_Listed records:_

+ + + + +

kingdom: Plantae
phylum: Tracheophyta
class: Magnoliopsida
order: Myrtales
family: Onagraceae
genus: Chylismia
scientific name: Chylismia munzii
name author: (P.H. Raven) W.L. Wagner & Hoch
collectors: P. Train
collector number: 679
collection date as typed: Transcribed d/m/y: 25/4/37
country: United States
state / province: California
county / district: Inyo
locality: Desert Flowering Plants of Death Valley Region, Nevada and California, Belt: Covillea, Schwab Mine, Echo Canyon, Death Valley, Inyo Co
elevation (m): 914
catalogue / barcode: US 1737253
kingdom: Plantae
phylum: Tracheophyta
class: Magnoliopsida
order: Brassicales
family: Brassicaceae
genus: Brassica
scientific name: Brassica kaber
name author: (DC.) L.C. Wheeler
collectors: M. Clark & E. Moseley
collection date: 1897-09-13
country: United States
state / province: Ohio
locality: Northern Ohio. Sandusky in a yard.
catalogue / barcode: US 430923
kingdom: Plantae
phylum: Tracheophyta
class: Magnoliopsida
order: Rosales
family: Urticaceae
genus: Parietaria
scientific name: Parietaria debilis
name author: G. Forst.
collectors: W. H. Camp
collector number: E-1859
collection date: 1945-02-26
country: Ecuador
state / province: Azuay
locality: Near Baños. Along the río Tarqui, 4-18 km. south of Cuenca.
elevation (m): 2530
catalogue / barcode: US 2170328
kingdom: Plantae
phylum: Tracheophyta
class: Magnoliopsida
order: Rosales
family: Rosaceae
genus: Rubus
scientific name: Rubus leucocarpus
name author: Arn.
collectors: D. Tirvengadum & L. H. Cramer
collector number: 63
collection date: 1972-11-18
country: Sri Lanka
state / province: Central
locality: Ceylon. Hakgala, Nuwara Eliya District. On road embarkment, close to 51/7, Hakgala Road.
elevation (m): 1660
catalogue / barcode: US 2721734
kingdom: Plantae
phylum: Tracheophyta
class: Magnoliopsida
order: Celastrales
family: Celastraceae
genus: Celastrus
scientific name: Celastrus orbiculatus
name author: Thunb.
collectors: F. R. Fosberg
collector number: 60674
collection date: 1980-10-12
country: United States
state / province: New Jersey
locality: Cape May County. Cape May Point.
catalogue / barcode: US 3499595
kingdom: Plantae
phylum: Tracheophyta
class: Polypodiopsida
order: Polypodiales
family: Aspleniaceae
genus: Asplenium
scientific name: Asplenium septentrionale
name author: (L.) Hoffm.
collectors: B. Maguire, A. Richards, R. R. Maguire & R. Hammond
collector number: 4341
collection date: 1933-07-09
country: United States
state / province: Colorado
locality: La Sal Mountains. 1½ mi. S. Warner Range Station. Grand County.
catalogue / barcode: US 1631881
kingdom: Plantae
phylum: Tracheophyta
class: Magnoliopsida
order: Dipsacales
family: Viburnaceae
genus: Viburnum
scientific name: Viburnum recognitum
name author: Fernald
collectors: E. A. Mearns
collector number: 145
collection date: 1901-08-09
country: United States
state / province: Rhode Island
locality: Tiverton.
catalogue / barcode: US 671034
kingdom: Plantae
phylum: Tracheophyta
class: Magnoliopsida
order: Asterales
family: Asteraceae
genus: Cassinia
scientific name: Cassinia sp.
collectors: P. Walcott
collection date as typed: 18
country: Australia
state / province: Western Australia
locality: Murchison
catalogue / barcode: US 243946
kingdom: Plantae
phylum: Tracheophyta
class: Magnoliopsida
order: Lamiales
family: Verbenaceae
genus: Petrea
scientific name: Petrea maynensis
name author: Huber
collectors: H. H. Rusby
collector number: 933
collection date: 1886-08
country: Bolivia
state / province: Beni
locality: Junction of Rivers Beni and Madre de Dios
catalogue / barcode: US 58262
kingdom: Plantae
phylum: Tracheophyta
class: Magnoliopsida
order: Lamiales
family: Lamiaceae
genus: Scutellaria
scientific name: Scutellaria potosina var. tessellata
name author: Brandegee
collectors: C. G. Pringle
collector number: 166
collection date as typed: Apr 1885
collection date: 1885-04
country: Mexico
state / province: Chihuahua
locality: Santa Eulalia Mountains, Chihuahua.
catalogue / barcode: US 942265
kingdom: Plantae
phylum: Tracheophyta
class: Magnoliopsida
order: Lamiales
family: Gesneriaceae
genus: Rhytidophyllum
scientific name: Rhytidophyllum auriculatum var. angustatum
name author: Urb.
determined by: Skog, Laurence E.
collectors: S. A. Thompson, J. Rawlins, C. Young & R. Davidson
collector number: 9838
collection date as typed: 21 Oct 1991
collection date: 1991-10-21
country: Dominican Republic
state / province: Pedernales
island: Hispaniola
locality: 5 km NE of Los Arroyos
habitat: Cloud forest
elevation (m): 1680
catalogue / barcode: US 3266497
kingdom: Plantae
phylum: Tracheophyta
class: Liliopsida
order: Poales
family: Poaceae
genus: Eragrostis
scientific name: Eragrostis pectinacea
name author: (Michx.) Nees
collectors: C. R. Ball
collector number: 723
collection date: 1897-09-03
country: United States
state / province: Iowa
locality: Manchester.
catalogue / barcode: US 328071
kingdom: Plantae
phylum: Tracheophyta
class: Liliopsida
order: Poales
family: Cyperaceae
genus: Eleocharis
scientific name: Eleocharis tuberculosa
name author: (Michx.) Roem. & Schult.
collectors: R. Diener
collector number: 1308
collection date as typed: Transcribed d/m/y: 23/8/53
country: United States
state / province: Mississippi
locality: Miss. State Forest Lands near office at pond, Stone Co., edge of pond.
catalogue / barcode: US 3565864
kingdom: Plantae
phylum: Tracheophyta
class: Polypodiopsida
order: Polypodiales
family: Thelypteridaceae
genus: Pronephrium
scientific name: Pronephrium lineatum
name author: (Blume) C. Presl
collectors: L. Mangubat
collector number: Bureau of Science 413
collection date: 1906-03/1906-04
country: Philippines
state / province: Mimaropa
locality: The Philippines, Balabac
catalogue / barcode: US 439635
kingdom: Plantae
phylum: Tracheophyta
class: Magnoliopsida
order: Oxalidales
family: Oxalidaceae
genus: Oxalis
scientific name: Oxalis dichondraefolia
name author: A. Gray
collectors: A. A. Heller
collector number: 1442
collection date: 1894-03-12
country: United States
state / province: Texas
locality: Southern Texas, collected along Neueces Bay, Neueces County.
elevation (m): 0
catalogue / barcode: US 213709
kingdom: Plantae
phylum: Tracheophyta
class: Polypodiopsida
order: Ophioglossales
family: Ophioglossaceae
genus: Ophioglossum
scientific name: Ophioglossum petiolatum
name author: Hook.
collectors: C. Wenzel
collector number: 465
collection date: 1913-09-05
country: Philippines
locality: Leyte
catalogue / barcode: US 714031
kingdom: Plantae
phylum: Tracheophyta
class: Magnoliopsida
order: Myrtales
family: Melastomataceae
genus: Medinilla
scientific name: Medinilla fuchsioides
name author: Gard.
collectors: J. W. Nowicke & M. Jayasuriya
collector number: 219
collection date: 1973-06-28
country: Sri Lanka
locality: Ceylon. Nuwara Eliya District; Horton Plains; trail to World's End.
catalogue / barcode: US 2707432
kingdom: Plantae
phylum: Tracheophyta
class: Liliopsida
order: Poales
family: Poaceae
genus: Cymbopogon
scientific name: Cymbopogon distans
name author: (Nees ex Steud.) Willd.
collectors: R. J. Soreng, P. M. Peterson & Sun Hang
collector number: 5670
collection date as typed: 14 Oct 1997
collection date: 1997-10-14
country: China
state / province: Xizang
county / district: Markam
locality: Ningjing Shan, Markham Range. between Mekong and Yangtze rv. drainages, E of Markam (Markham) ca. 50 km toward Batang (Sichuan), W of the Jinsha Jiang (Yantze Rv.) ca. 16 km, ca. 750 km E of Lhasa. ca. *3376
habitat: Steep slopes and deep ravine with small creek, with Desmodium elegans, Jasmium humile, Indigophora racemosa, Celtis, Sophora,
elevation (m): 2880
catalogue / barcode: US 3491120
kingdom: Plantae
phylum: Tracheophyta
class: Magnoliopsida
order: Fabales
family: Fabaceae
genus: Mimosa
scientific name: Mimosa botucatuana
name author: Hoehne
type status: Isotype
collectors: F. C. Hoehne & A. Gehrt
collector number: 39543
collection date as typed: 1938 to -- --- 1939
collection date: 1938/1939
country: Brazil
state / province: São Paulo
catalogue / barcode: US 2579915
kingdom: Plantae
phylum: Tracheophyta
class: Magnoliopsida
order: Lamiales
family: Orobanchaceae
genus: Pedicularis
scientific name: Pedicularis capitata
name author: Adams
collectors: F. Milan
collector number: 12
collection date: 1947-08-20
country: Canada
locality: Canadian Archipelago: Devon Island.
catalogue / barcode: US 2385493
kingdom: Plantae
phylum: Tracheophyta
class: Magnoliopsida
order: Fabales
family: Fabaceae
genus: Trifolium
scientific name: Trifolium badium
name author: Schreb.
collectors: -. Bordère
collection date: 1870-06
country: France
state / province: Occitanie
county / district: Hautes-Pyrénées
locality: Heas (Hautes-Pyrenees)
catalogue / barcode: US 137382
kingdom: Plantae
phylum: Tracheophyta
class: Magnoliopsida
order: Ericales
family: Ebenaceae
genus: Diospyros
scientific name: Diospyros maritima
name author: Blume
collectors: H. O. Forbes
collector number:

+ + + + +

_Problem statement:_ Can you rewrite the records, beginning at the line that has "locality: Manchester." and stopping after the one that has "genus: Cymbopogon", with "catalogue" changed to "catalog" and nothing else altered?

_Solution to this exercise:_
locality: Manchester.
catalog / barcode: US 328071
kingdom: Plantae
phylum: Tracheophyta
class: Liliopsida
order: Poales
family: Cyperaceae
genus: Eleocharis
scientific name: Eleocharis tuberculosa
name author: (Michx.) Roem. & Schult.
collectors: R. Diener
collector number: 1308
collection date as typed: Transcribed d/m/y: 23/8/53
country: United States
state / province: Mississippi
locality: Miss. State Forest Lands near office at pond, Stone Co., edge of pond.
catalog / barcode: US 3565864
kingdom: Plantae
phylum: Tracheophyta
class: Polypodiopsida
order: Polypodiales
family: Thelypteridaceae
genus: Pronephrium
scientific name: Pronephrium lineatum
name author: (Blume) C. Presl
collectors: L. Mangubat
collector number: Bureau of Science 413
collection date: 1906-03/1906-04
country: Philippines
state / province: Mimaropa
locality: The Philippines, Balabac
catalog / barcode: US 439635
kingdom: Plantae
phylum: Tracheophyta
class: Magnoliopsida
order: Oxalidales
family: Oxalidaceae
genus: Oxalis
scientific name: Oxalis dichondraefolia
name author: A. Gray
collectors: A. A. Heller
collector number: 1442
collection date: 1894-03-12
country: United States
state / province: Texas
locality: Southern Texas, collected along Neueces Bay, Neueces County.
elevation (m): 0
catalog / barcode: US 213709
kingdom: Plantae
phylum: Tracheophyta
class: Polypodiopsida
order: Ophioglossales
family: Ophioglossaceae
genus: Ophioglossum
scientific name: Ophioglossum petiolatum
name author: Hook.
collectors: C. Wenzel
collector number: 465
collection date: 1913-09-05
country: Philippines
locality: Leyte
catalog / barcode: US 714031
kingdom: Plantae
phylum: Tracheophyta
class: Magnoliopsida
order: Myrtales
family: Melastomataceae
genus: Medinilla
scientific name: Medinilla fuchsioides
name author: Gard.
collectors: J. W. Nowicke & M. Jayasuriya
collector number: 219
collection date: 1973-06-28
country: Sri Lanka
locality: Ceylon. Nuwara Eliya District; Horton Plains; trail to World's End.
catalog / barcode: US 2707432
kingdom: Plantae
phylum: Tracheophyta
class: Liliopsida
order: Poales
family: Poaceae
genus: Cymbopogon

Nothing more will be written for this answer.